One concern is how this may further polarize our society in the end. Hopefully, it doesn't, there was enough mutual distrust before this all started. People may say we've 'lost our innocence', but I see it as something more; we lose our naïveté above all. We evolve. Hopefully, for the better.
We can only hope, right? More often than not, hope is all one needs...and sometimes it's all one's got. Never kill hope.
To date: daughter has had alternating fever/chills, feeling punky, but not as bad as with regular flu. She has times when she's functional, too. That's the good news, since we all got flu shots last fall...ALL of us, children included. It narrows the field down considerably but not fully, and we still await The Word. I've been feeling on-and-off myself but so far, nothing that knocks me on my tail. Again, good news.
As I myself live in a home-community (we all rent bedrooms), we have enough supplies and wipes/solutions/sanitizer graciously provided by the landlord.
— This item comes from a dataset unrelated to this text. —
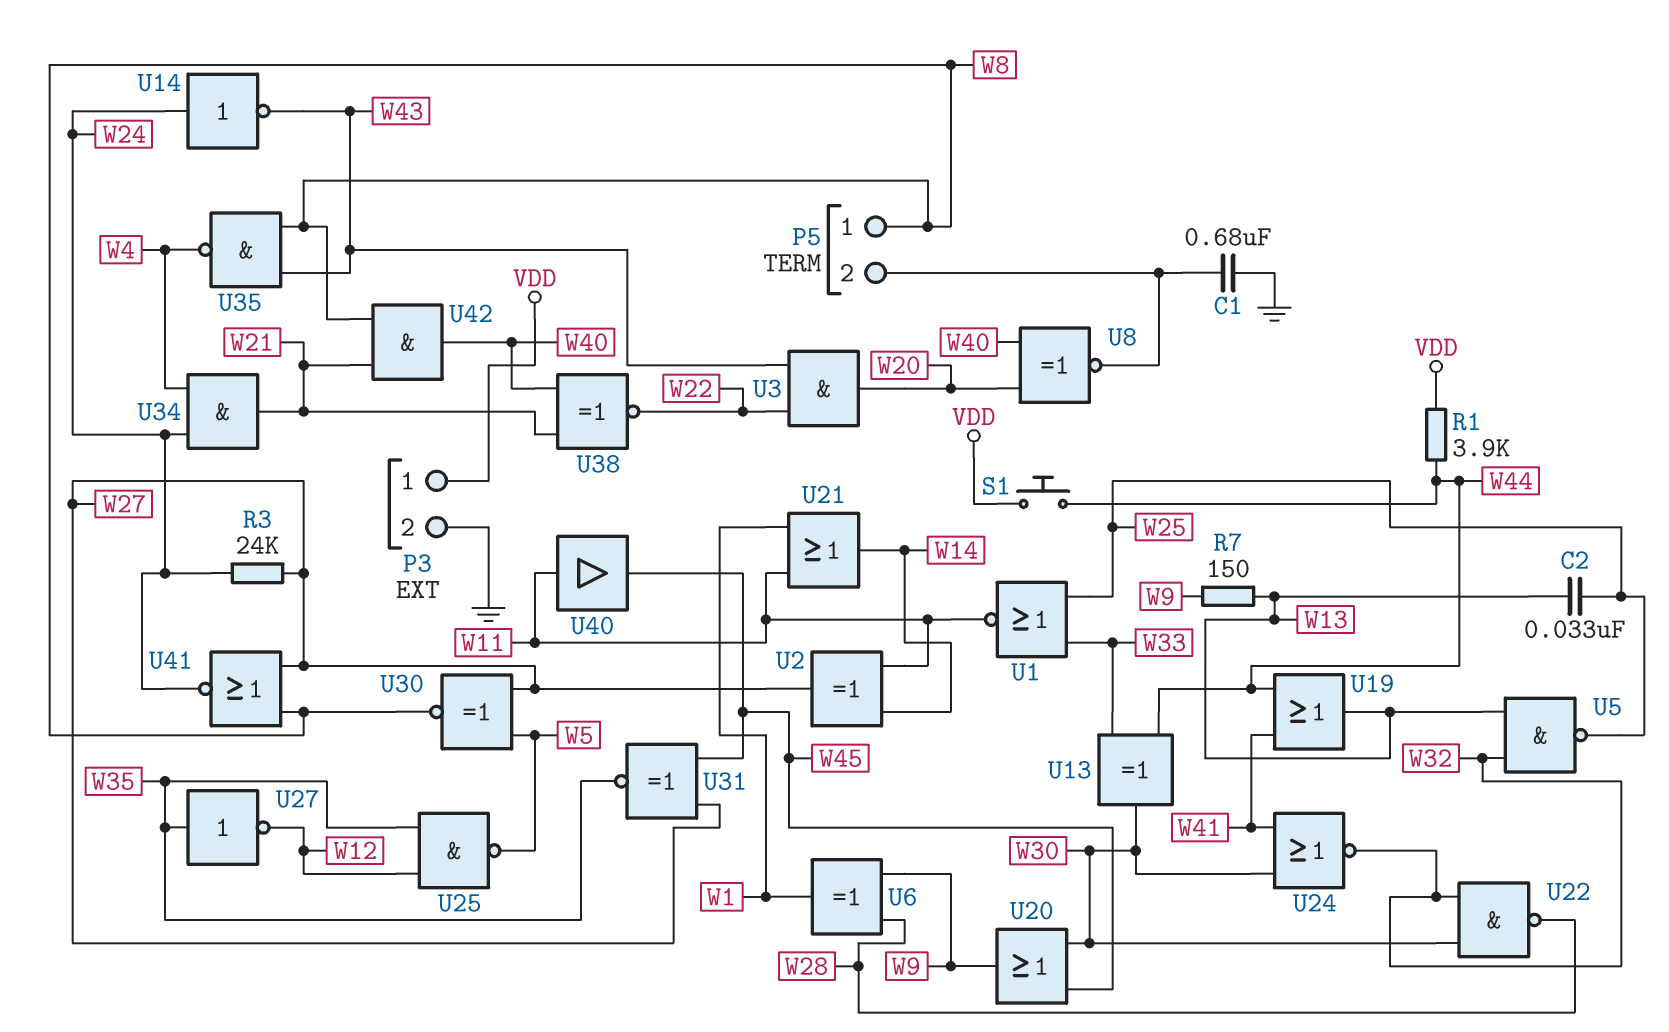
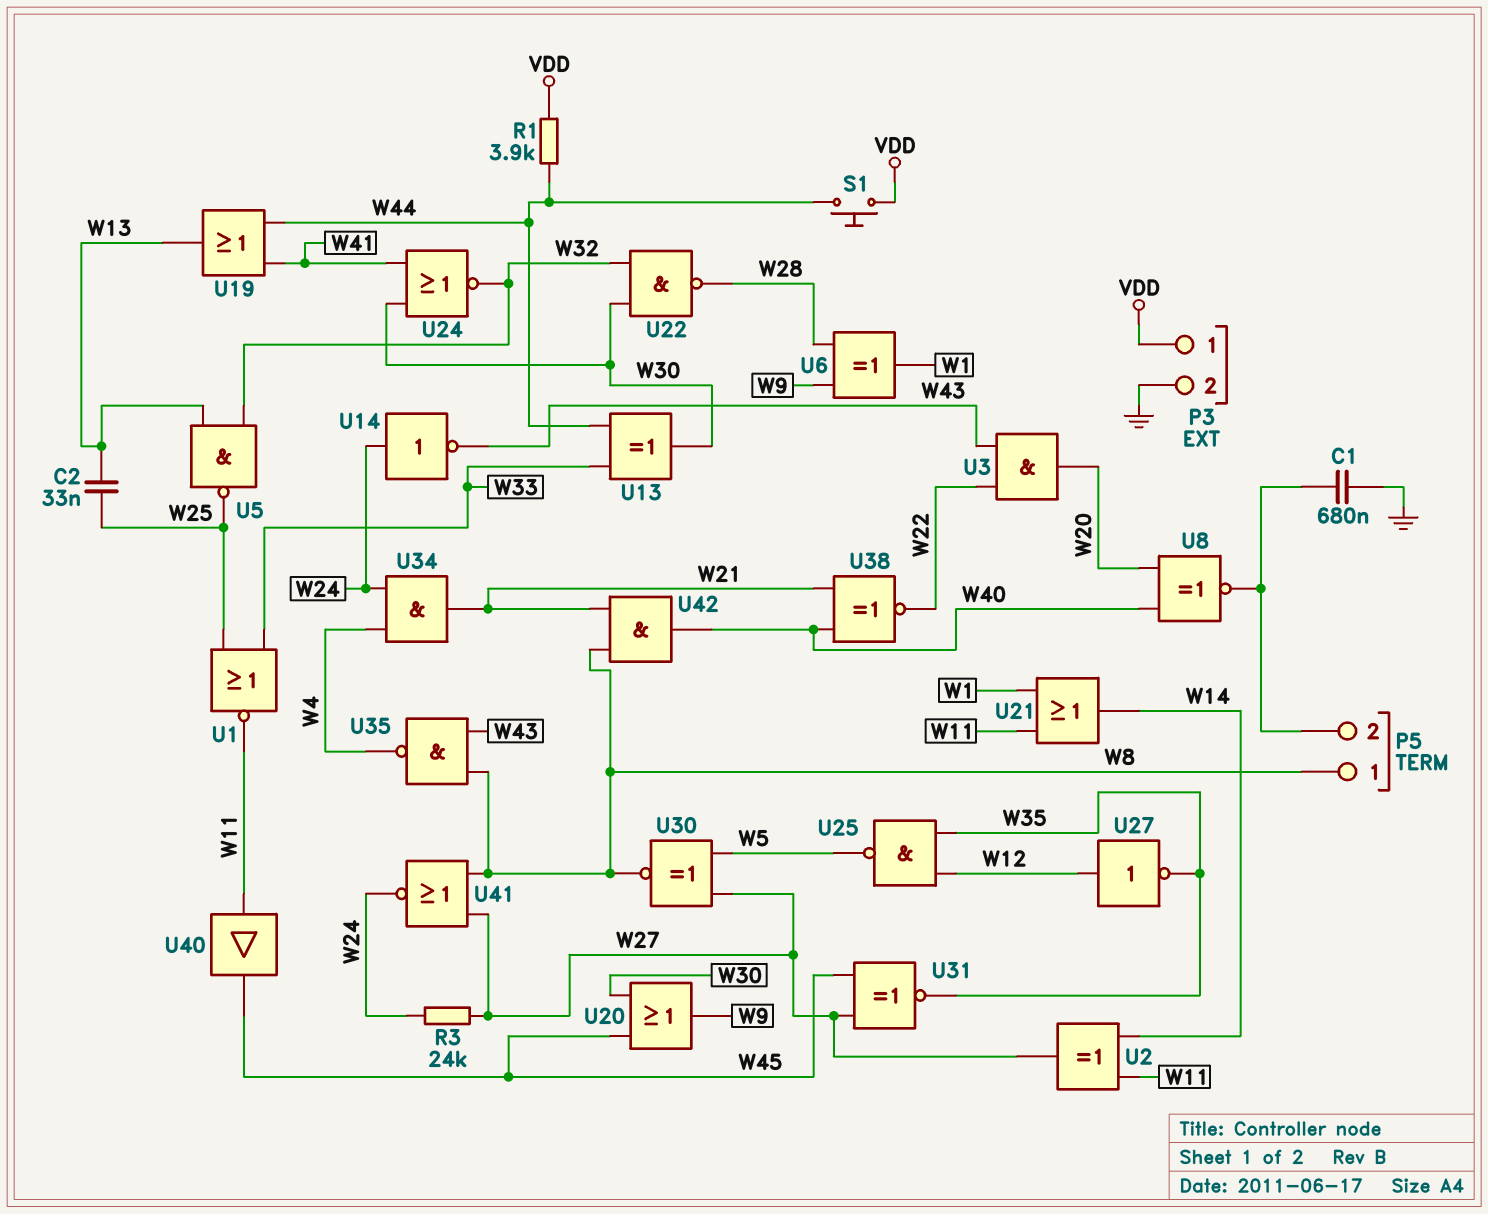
R7: 150 (W9, W13) -> none
U27: NOT (in W35, out W12) -> NOT (in W12, out W35)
We have a phone-text conference chain open and I informed everyone right away; I also began practicing major hygiene protocol immediately. I keep to my room when I'm not with my family, my dishes/laundry/showering get done at my kids' when babysitting. Bathroom use checklist:
* sanitize hands before entering restroom
* bring two Clorox wipes and sanitizer
* one wipe flushes, wipes down lid & seat
* other wipe cleans bowl rim completely
* sanitize hands well before touching light switches or doorknob
* straight back to my room.
I told the roomies this and they're happy with it. So far, so good, as nobody else is sick...and hopefully, it stays that way.
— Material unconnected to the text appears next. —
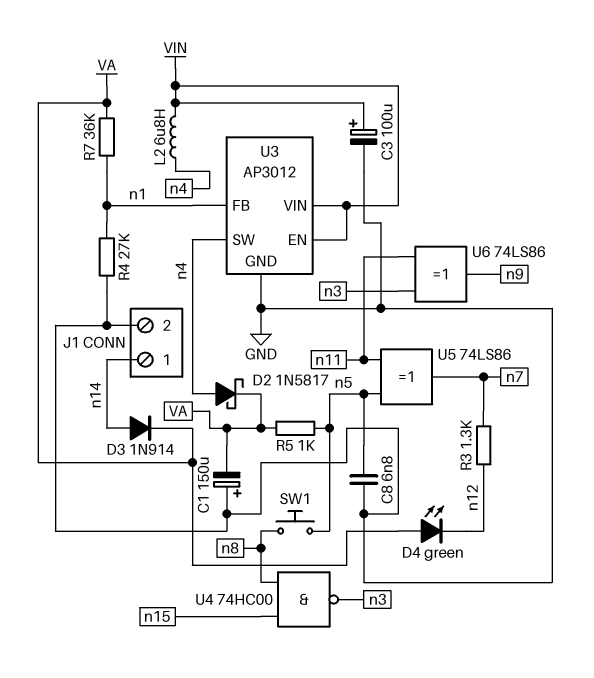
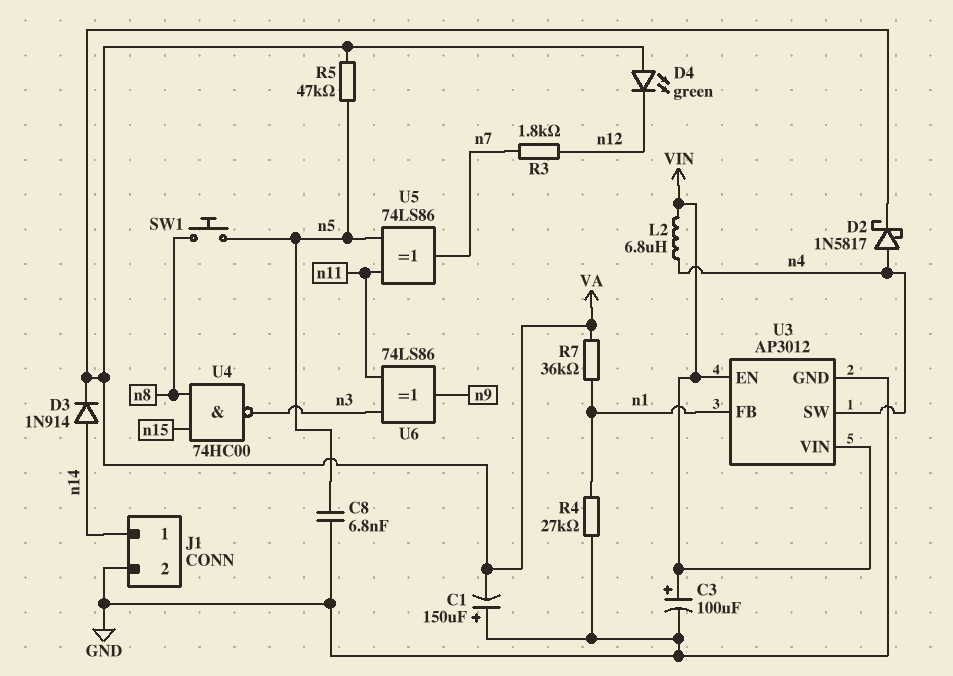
R3: 1.3k (n7, n12) -> 1.8k (n7, n12)
R5: 1k (VA, n5) -> 47k (VA, n5)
I'm not entirely worried; although this is a very-rapidly-spreading virus, it is not dangerous or lethal to that end or in-and-of-itself. I have completely shut off newsmedia and rely only on Worldometer and the CDC website. To-date, only one under-18 patient has died worldwide (California, yesterday), no word on if the child had an underlying condition. This is not common, as regular flus tend to hit the very young hard, too. We know that over 80-85% of people known to have gotten COVID are not in any danger, are only showing/enduring traditional symptoms of flu and do not require hospitalization, so that is on almost everyone's side. The concern is, of course, for the elderly above 65 and/or those with underlying health problems (cardiac, respiratory, diabetes are the Big Three), with the highest fatality rate around the 85-year bracket. Compared to traditional flus we endure annually in the US, this virus' curve is close to theirs but not equal.
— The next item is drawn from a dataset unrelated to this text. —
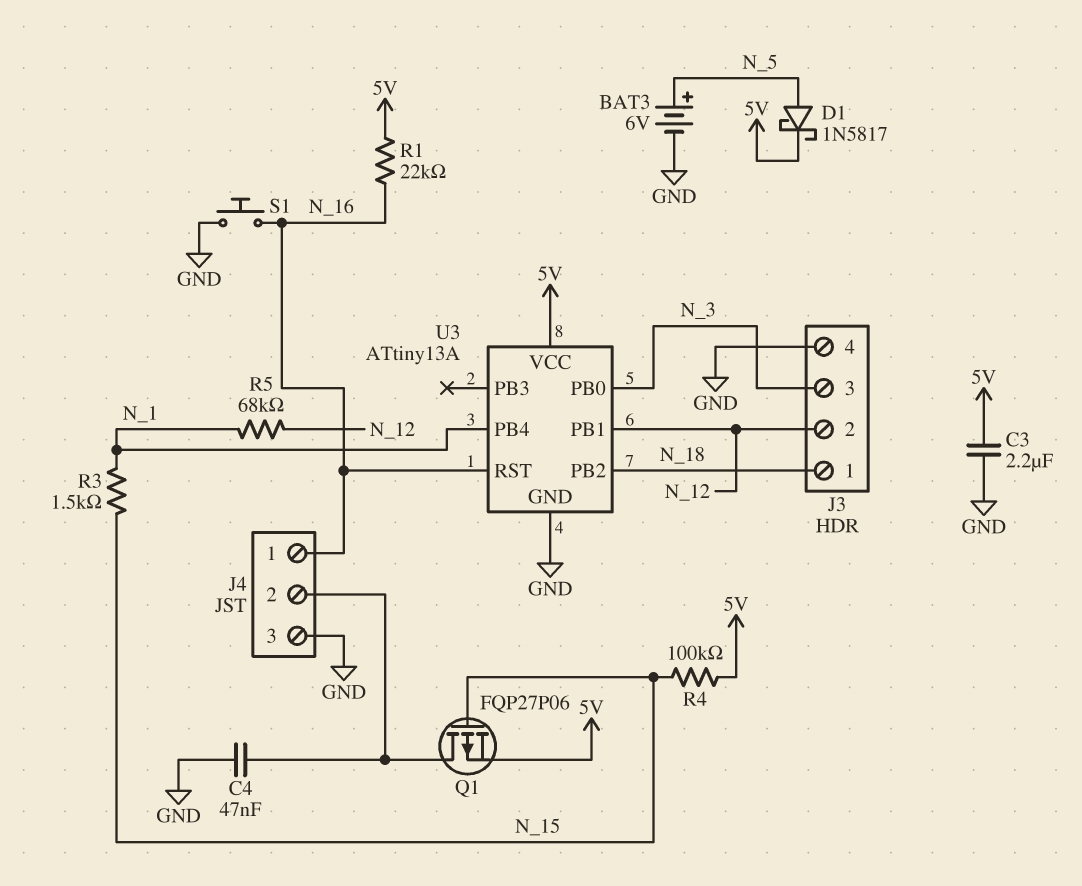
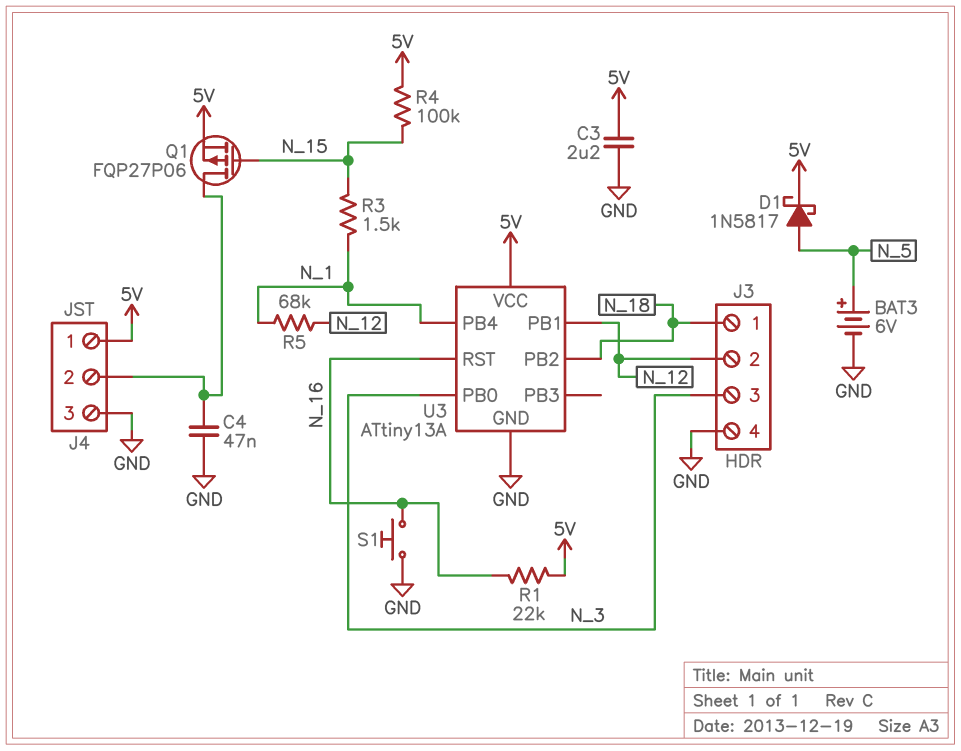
J4 pin 1: N_16 -> 5V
I wish it was the same for Italy & Spain...they're not faring as well. Although the raw numbers are comparable to ours, Spain has only 14% equivalent of the US' population and Italy has 18%, so their percentages of concentration are much higher. Iran, formerly a hotbed, appears to be stabilizing some, recoveries there are up.
In the end, with all we endure, I wonder what our collective societal reaction to this is going to be like: we've endured newsmedia hysteria, we've endured people sharing wrong (even fraudulent) info on social media (Facebook, mostly), we've seen a mix of good & bad attitudes from our neighbors and others in our communities. I got a feeling there's going to be a degree of collective social sheepishness once it's said and done for how we reacted on the whole...although it never hurts to take away a better sense of hygiene from this, which I sure have.
One concern is how this may further polarize our society in the end. Hopefully, it doesn't, there was enough mutual distrust before this all started. People may say we've 'lost our innocence', but I see it as something more; we lose our naïveté above all. We evolve. Hopefully, for the better.
We can only hope, right? More often than not, hope is all one needs...and sometimes it's all one's got. Never kill hope.